-- BRIEF --
Take every line from the records below that includes the word "input".

-- Stored data --
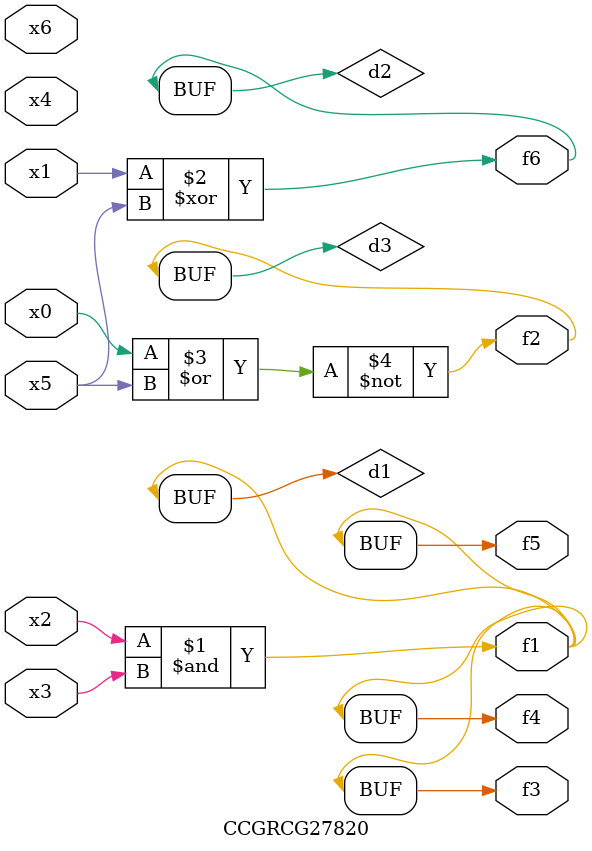
<source format=v>
module CCGRCG27820(
	input x0, x1, x2, x3, x4, x5, x6,
	output f1, f2, f3, f4, f5, f6
);

	wire d1, d2, d3;

	and (d1, x2, x3);
	xor (d2, x1, x5);
	nor (d3, x0, x5);
	assign f1 = d1;
	assign f2 = d3;
	assign f3 = d1;
	assign f4 = d1;
	assign f5 = d1;
	assign f6 = d2;
endmodule

</source>
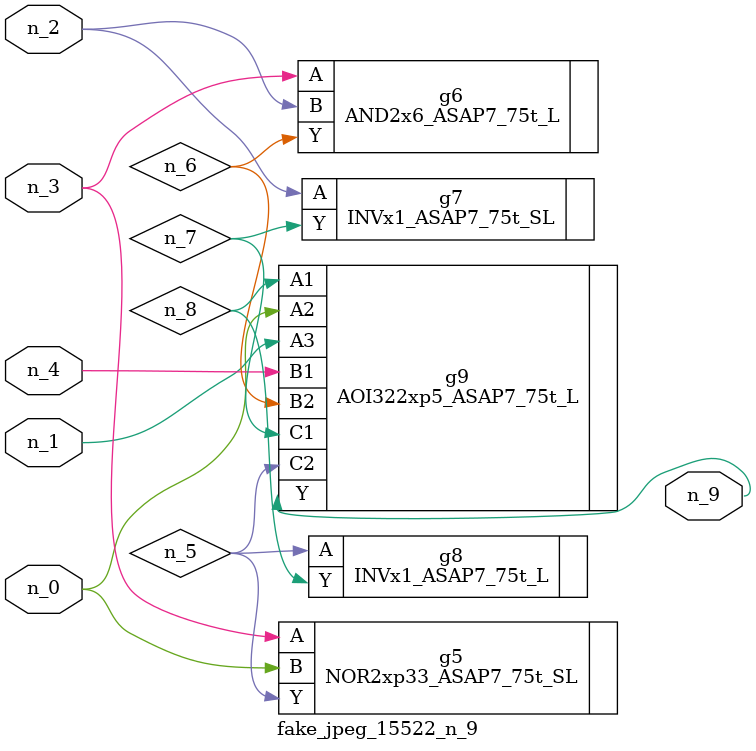
<source format=v>
module fake_jpeg_15522_n_9 (n_3, n_2, n_1, n_0, n_4, n_9);

input n_3;
input n_2;
input n_1;
input n_0;
input n_4;

output n_9;

wire n_8;
wire n_6;
wire n_5;
wire n_7;

NOR2xp33_ASAP7_75t_SL g5 ( 
.A(n_3),
.B(n_0),
.Y(n_5)
);

AND2x6_ASAP7_75t_L g6 ( 
.A(n_3),
.B(n_2),
.Y(n_6)
);

INVx1_ASAP7_75t_SL g7 ( 
.A(n_2),
.Y(n_7)
);

INVx1_ASAP7_75t_L g8 ( 
.A(n_5),
.Y(n_8)
);

AOI322xp5_ASAP7_75t_L g9 ( 
.A1(n_8),
.A2(n_0),
.A3(n_1),
.B1(n_4),
.B2(n_6),
.C1(n_7),
.C2(n_5),
.Y(n_9)
);


endmodule
</source>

-- ANSWER BOX --
	input x0, x1, x2, x3, x4, x5, x6,
input n_3;
input n_2;
input n_1;
input n_0;
input n_4;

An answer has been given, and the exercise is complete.